RICHARD WILLIAMSON: Butterfly count brings cheer in the sunshine...

Small tortoiseshell butterfly
Small tortoiseshell butterfly

THE HOT weather has brought back a smattering of butterflies which will save the year from going totally into the abyss. Up till mid-July numbers on my weekly five-mile sample at Kingley Vale reserve near Chichester were the worst since my records began in 1976.

Butterflies in the brown family normally swarm by early July. These are the ones whose caterpillars feed on grass leaves. Plenty of that after June rain and then tropic heat. Suddenly, another brown family member, the ringlet, began to swarm. I love this butterfly. It is a Nyad, a dusky damsel, with almost black wings. It looks like something from the dense shades of the rainforest.

It has the languorous, unhurried and almost dreamy movements of those who cope with great heat. On its wings are curious dull white circles which give the butterfly its name.

In the first quarter-mile of my transect I had recorded 40 of them. By the end, nearly 200. The all-time record for one year stands at 521, way back in 1994. Will that be beaten this year? Things are not so bad after all, I thought.

There has been another surprise. Again, from the good old browns, the backbone of British butterflies: the marbled white.

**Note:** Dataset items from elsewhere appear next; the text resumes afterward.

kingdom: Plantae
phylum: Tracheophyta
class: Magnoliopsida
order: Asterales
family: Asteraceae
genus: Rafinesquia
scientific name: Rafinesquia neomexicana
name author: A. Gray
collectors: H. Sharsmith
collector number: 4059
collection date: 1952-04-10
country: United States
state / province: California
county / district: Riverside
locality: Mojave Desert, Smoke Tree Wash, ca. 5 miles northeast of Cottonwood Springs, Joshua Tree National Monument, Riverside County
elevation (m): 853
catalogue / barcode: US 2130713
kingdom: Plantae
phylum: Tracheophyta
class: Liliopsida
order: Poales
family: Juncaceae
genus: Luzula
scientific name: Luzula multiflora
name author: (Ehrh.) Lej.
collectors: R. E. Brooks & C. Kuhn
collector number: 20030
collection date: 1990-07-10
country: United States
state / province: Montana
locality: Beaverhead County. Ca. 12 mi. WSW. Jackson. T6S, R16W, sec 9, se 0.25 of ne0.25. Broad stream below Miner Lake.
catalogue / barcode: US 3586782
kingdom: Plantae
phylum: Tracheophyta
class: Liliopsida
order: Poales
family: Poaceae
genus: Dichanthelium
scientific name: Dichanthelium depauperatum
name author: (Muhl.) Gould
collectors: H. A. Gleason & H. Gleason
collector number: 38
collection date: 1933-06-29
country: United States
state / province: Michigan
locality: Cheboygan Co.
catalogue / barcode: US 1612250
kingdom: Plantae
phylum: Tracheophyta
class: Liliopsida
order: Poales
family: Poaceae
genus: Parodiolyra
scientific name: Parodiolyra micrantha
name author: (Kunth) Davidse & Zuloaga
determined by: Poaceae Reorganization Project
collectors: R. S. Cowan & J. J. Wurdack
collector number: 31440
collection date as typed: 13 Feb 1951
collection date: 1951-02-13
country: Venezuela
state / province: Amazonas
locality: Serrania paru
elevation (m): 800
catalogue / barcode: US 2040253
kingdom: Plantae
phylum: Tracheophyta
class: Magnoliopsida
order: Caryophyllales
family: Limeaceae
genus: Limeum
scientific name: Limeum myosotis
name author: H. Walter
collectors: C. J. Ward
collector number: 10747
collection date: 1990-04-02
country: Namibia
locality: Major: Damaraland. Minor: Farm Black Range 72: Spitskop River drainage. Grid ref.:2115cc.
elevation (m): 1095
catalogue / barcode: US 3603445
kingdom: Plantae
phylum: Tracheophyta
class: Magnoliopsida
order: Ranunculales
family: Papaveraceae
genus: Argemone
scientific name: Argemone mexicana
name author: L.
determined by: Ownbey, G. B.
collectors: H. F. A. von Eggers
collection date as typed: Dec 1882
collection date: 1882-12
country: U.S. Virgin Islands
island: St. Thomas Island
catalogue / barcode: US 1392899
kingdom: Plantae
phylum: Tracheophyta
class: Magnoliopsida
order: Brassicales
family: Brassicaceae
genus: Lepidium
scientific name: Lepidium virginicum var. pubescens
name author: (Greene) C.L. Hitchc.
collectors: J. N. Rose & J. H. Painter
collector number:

Now this flamboyant flyer is not one of the nightshades. It is a pied piper, a magpie in black and white. It likes the exact opposite of the ringlet, it likes the sun. It is a Dryad. It tumbles through the grass like Pierrot, the itinerant pantomime minstrel. It is exciting for people out walking in the countryside because it is so easy to see. People point at it, and exclaim.

There is more to come. This is the best news of all. In the past month we have seen a return of the small tortoiseshell. This must be, together with the peacock and red admiral, the doyen of British insects. Everyone knows the small tortoiseshell. It creeps in behind your curtains in August, hoping for a safe place to slumber the winter through until next March. It flutters in terror at your window to be let out when you turn on your central heating and it thinks spring has come again.

This glorious black, blue, cream and marmalade mosaic of chequerwork gives you the same sense of wonder at nature’s cryptic camouflage as the tiger’s stripes or the orchid’s mimicry. How can such patterns evolve? For centuries it has been one of the best-loved butterflies of both town and country with its beautiful colours. It has been common because its needs are undemanding: a bed of nettles for its youngsters and any cottage flower for itself. Yet in recent times it has declined to a point that has made down-mouthers mutter ‘Extinction’.

Suddenly in July we began to see them again, sipping on the buddleia, cruising down the village street in the hot and dusty days just as it always did.

All is well with the world after all.